### 課題文

___

学位論文要旨



No 121944
著者(漢字) 西本,隆之助
著者(英字)
著者(カナ) ニシモト,リュウノスケ
標題(和) 力学系の初期値敏感性を利用した組合せ的時系列の学習生成モデル
標題(洋)
報告番号 121944
報告番号 甲21944
学位授与日 2006.12.25
学位種別 課程博士
学位種類 博士(学術)
学位記番号 博総合第692号
研究科 総合文化研究科
専攻 広域科学専攻
論文審査委員 主査: 東京大学 助教授 池上,高志
 東京大学 教授 嶋田,正和
 東京大学 助教授 植田,一博
 東京大学 助教授 開,一夫
 東京大学 理研チームリーダ 谷,淳
内容要旨 要旨を表示する

1. 導入

 人間において多様な行動の組合せがどのように学習そして生成されるかは興味深い問題として様々な研究分野で議論されている。従来の人工知能分野においては、多様な行動は恣意的な記号の組合せで表現されると考えられてきたが、そのような記号操作のメカニズムと脳内メカニズムの対応は今だ理解されていない。一方近年、神経科学の分野では、マカク猿の電気生理実験において特定の組合せ的行動前にのみ発火する運動準備ニューロンがある事が示された。このことは、なんらかの抽象化された静的な情報から組合せ的な行動時系列が連続的に生成されるメカニズムが脳内に存在する可能性を示唆している。

___

### 資料
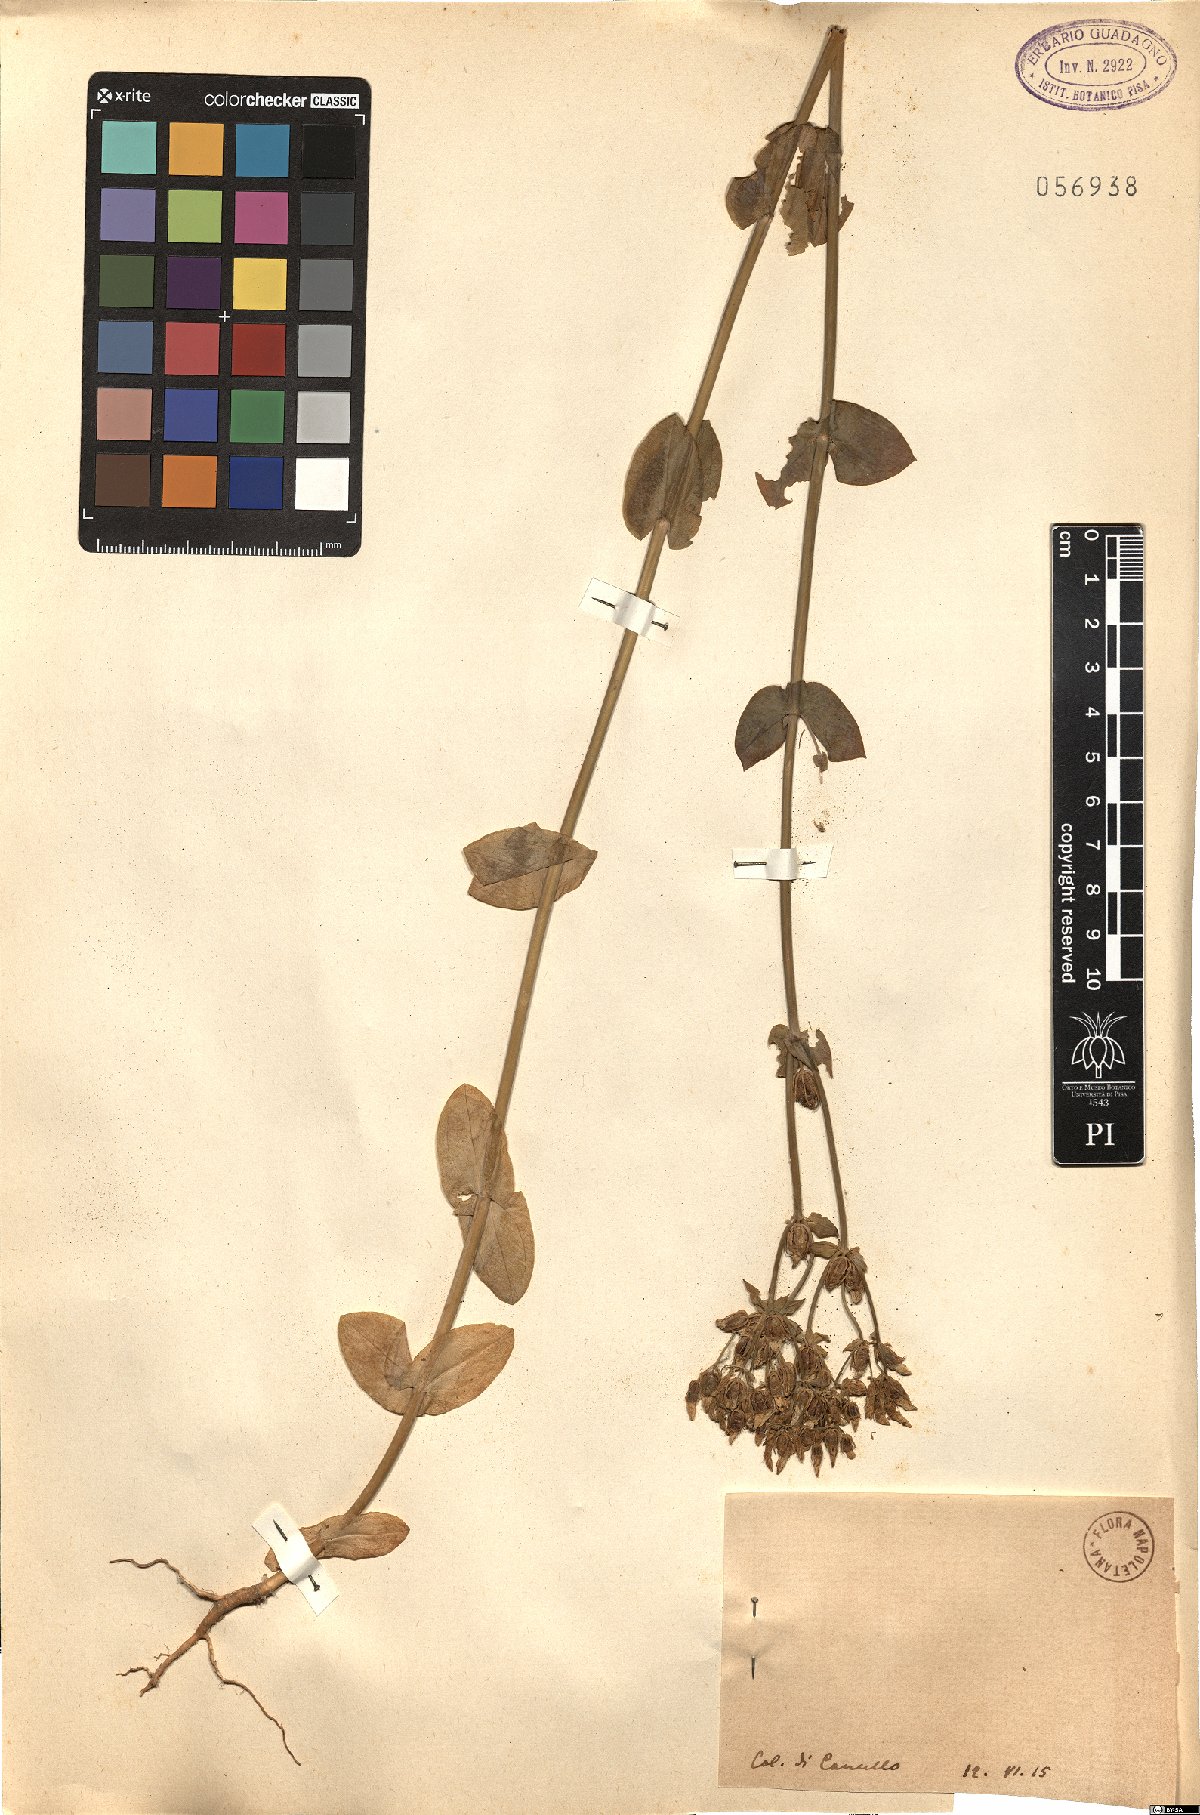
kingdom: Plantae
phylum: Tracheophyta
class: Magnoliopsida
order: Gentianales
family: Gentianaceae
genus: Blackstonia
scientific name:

___

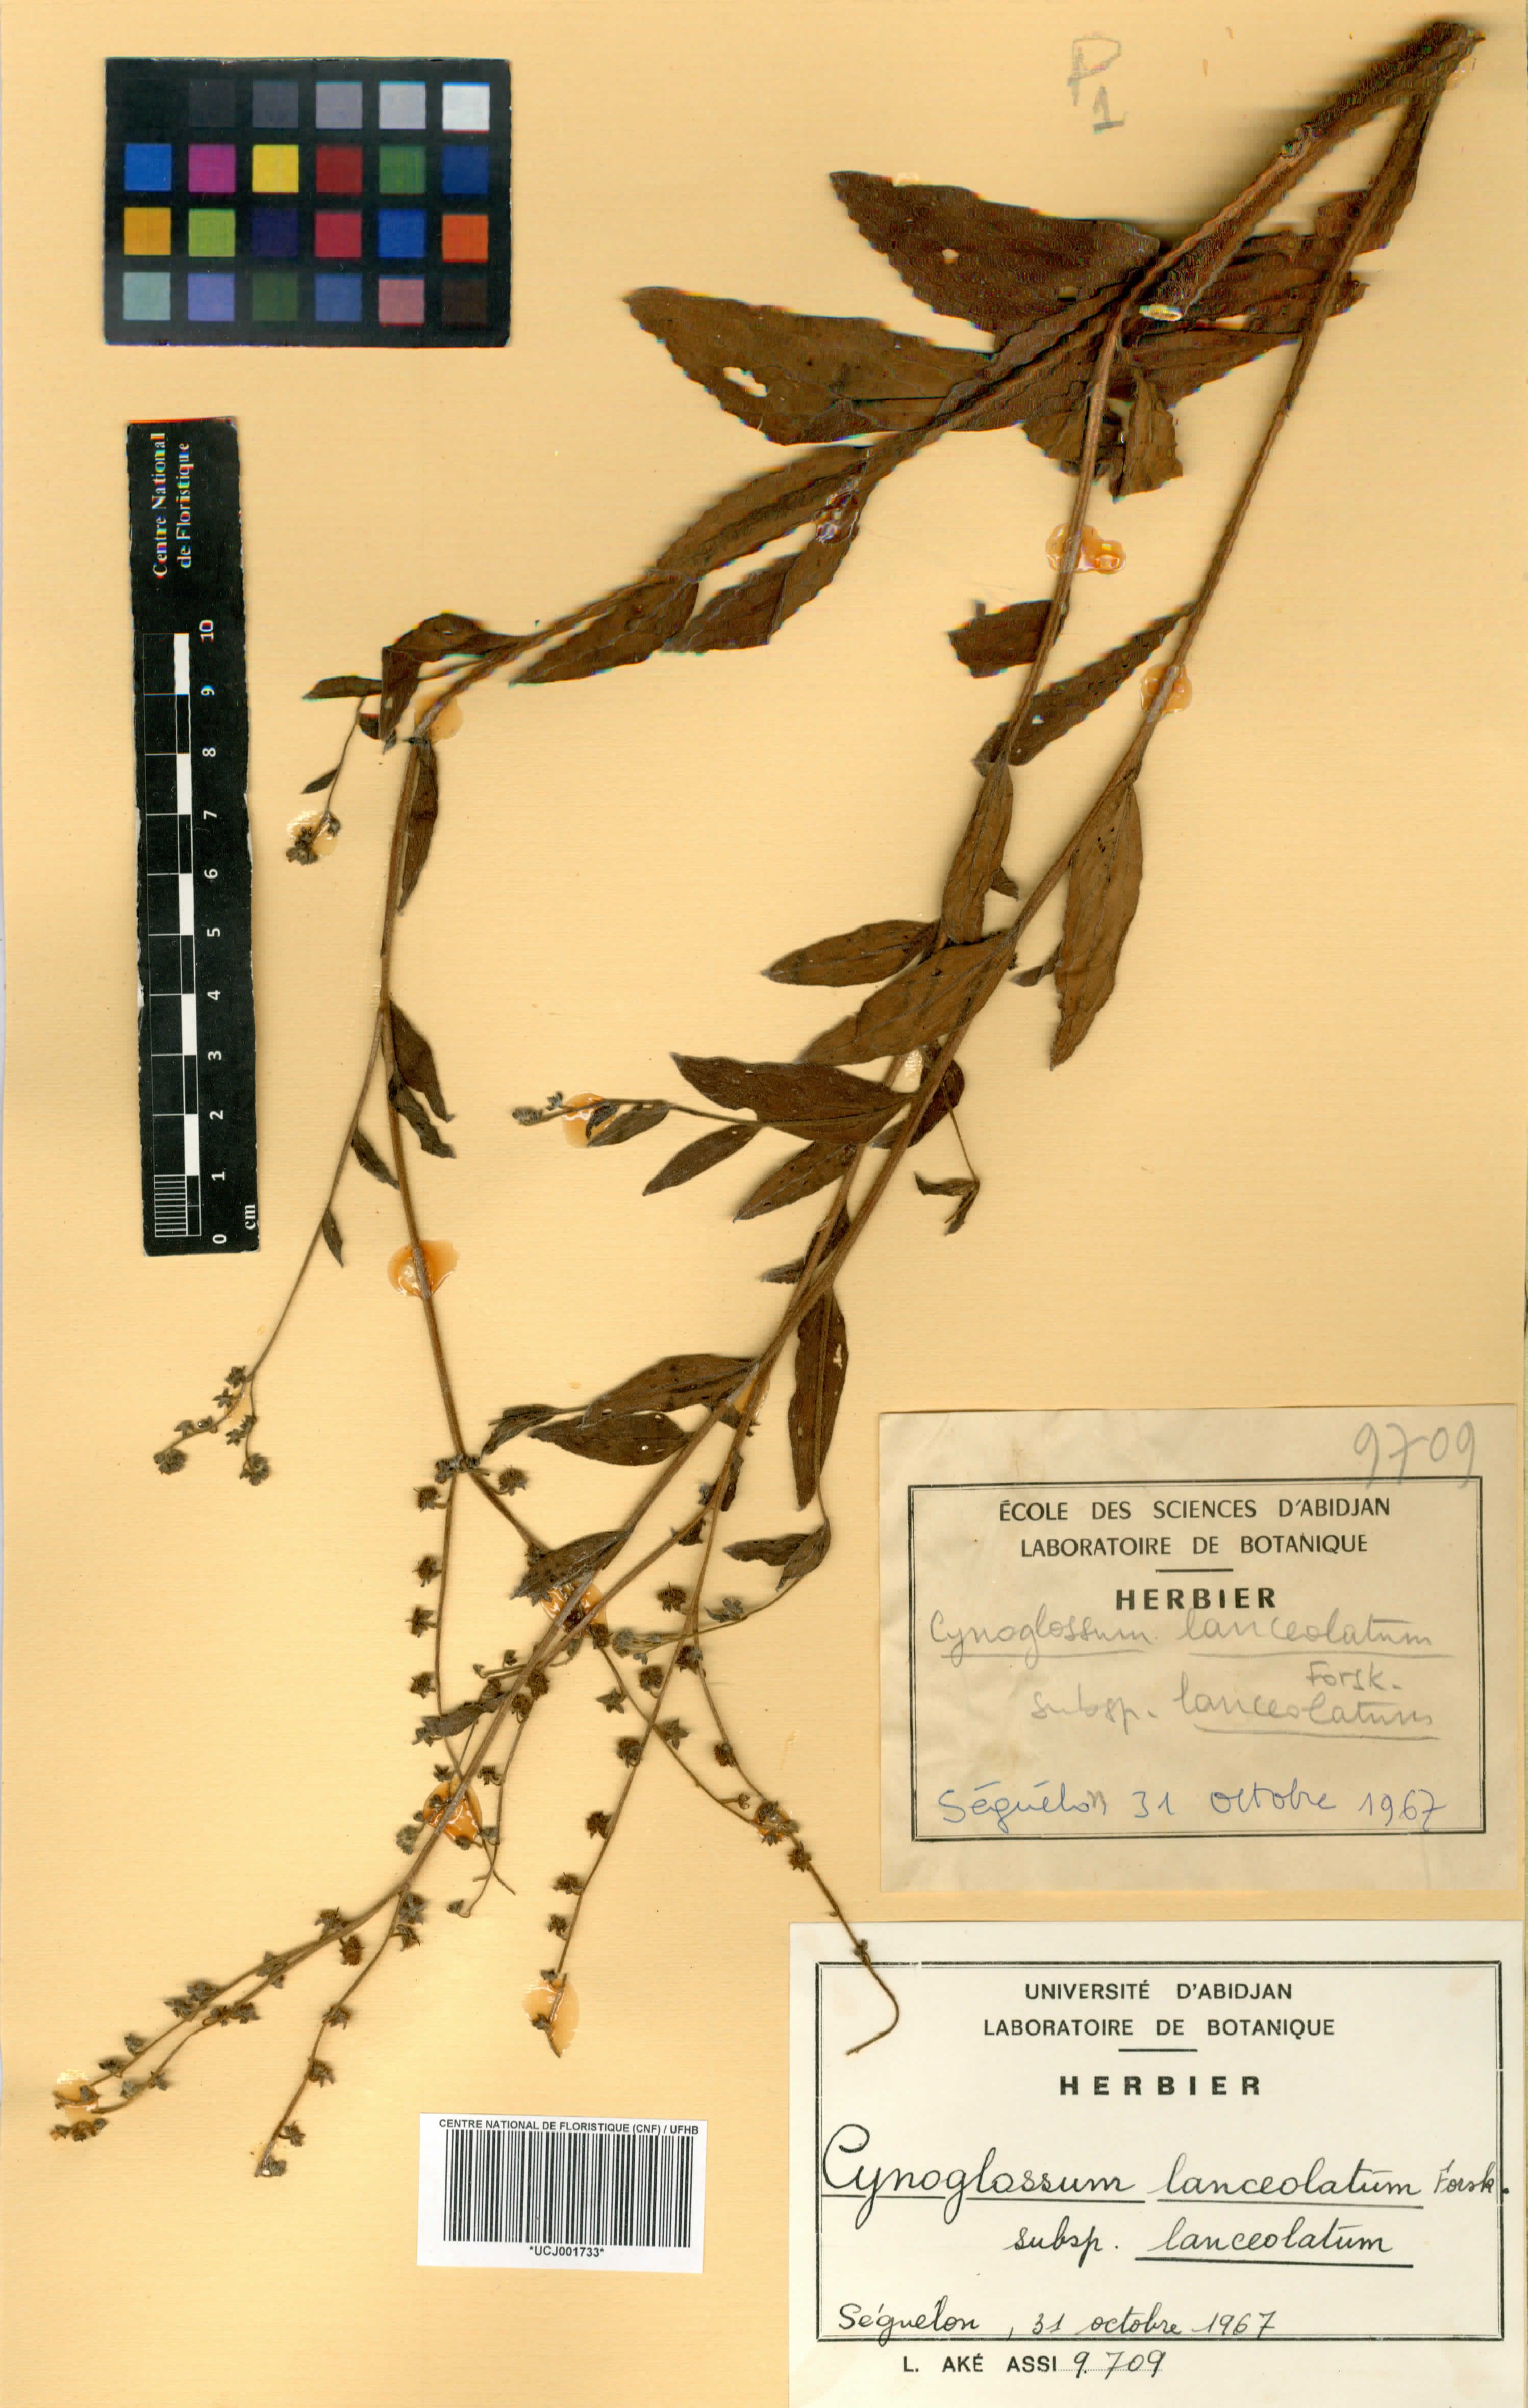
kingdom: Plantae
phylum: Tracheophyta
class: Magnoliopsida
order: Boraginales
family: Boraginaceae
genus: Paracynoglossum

___

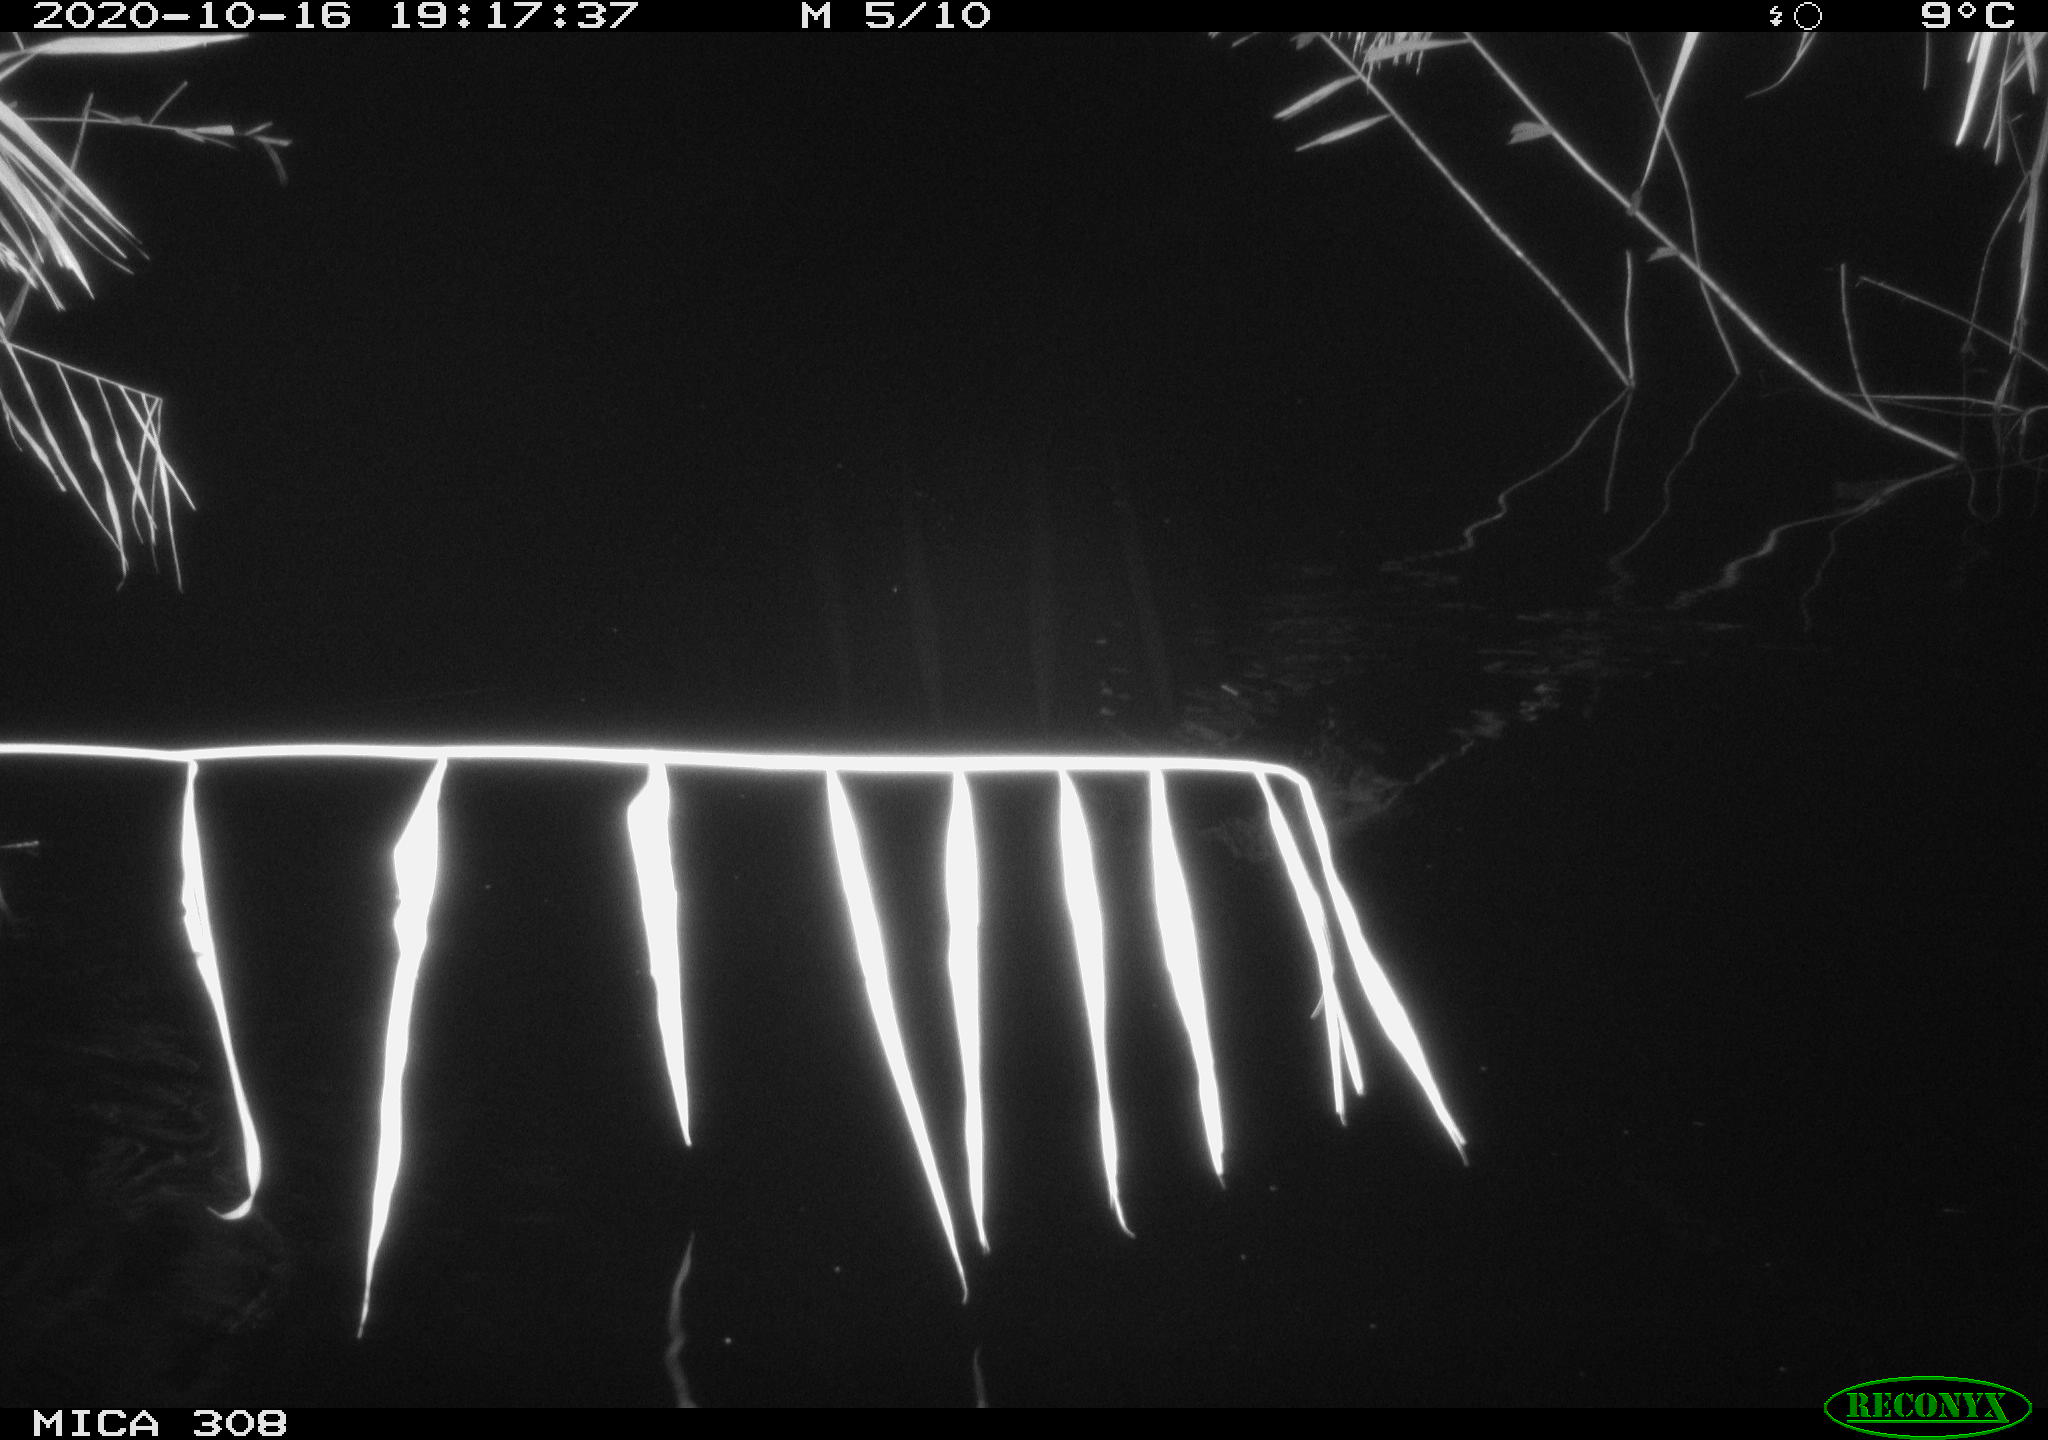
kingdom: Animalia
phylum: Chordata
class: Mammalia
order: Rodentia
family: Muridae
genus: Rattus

___

### 練習問題
(1) 課題文のうち、「人間において多様な行動の組合」を含む語句で始まり「在する可能性を示唆している。」で終わる部分を、一字一句そのまま書き写してください。
(2) 課題文に基づいて、次の問いに答えてください。
(a) 学位授与日はいつですか。
(b) 専攻は何ですか。
(c) マカク猿の電気生理実験では、どのようなニューロンがあることが示されましたか。
これらの記録は、課題文とは別の資料です。

### 解答
(1)
人間において多様な行動の組合せがどのように学習そして生成されるかは興味深い問題として様々な研究分野で議論されている。従来の人工知能分野においては、多様な行動は恣意的な記号の組合せで表現されると考えられてきたが、そのような記号操作のメカニズムと脳内メカニズムの対応は今だ理解されていない。一方近年、神経科学の分野では、マカク猿の電気生理実験において特定の組合せ的行動前にのみ発火する運動準備ニューロンがある事が示された。このことは、なんらかの抽象化された静的な情報から組合せ的な行動時系列が連続的に生成されるメカニズムが脳内に存在する可能性を示唆している。

(2)
(a) 2006.12.25です。
(b) 広域科学専攻です。
(c) 特定の組合せ的行動前にのみ発火する運動準備ニューロンです。